Investing in quality
Investing in quality learning and teaching and improving literacy and numeracy are top priorities for the government in Budget 2002.
Education Minister Trevor Mallard said initiatives included support for professional development and increased spending on resources including internet-based resources.
“We have allocated nearly $7 million over four years to be a collaborative partner in the Australian $68 million Learning Federation Project. Together we will develop high quality digital education content available to all schools. We will get a much better product than we would ever be able to provide alone and our participation will ensure suitability for the New Zealand school curriculum.
“The material will be available through Te Kete Ipurangi – New Zealand’s online resource centre. We are also increasing funding to TKI by an additional $700,000 a year – or $2.8 million over four years - to take the total to $7.8 million in year four.
“TKI already provides a wealth of resources to support learning and administration in schools and more than 2000 people a day are visiting the site. The extra funding will be used to help support work with the National Library and overseas education portals to increase the range of resources available.
“To enable teachers to develop the skills they need to make effective use of modern technology, the government has allocated an extra $1.3 million in 2002-03 and $2.57 million in future years to fund another 20 ICT professional development clusters. This will boost funding for this successful initiative to $33 million and will allow teachers from up to 200 additional schools to participate.

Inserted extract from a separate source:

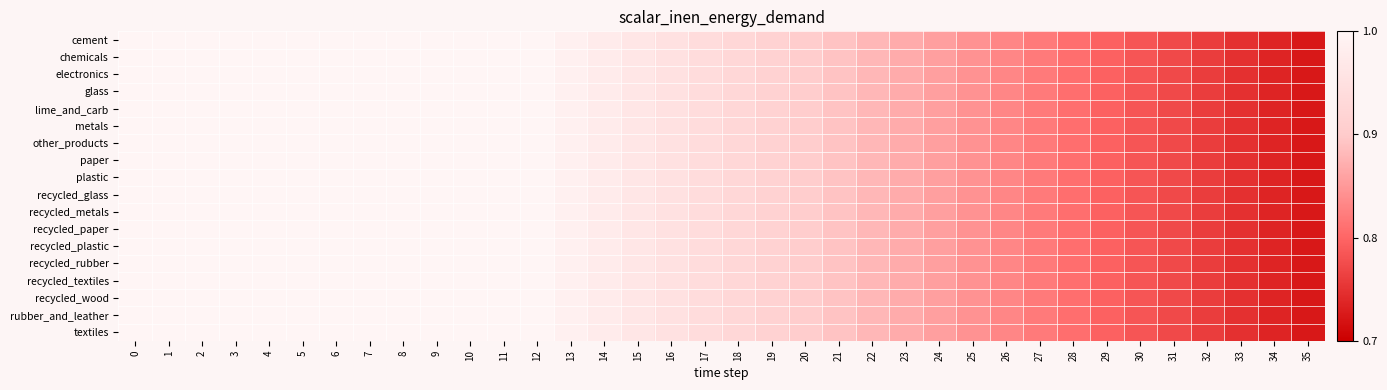

Count the number of categories in the chart.

36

“The budget includes an increase of $1.5 million a year for children’s literacy materials, including school journals and the ready to read series. This increase, the first since 1993 and long overdue, will take yearly funding to $5.5 million.
“We’ve also allocated $5.3 million over four years to extend the tools for assessing primary school children’s progress in literacy and numeracy to years 8-10. High quality assessment tools are an important part of monitoring children’s progress and lifting standards.
“At the secondary level, there is $6.8 million over four years to support teacher professional development for National Certificate of Educational Achievement (NCEA) levels 2 and 3 and to fund research into the effects of the NCEA on teaching and learning.”
“These initiatives show our commitment a quality education system,” Trevor Mallard said.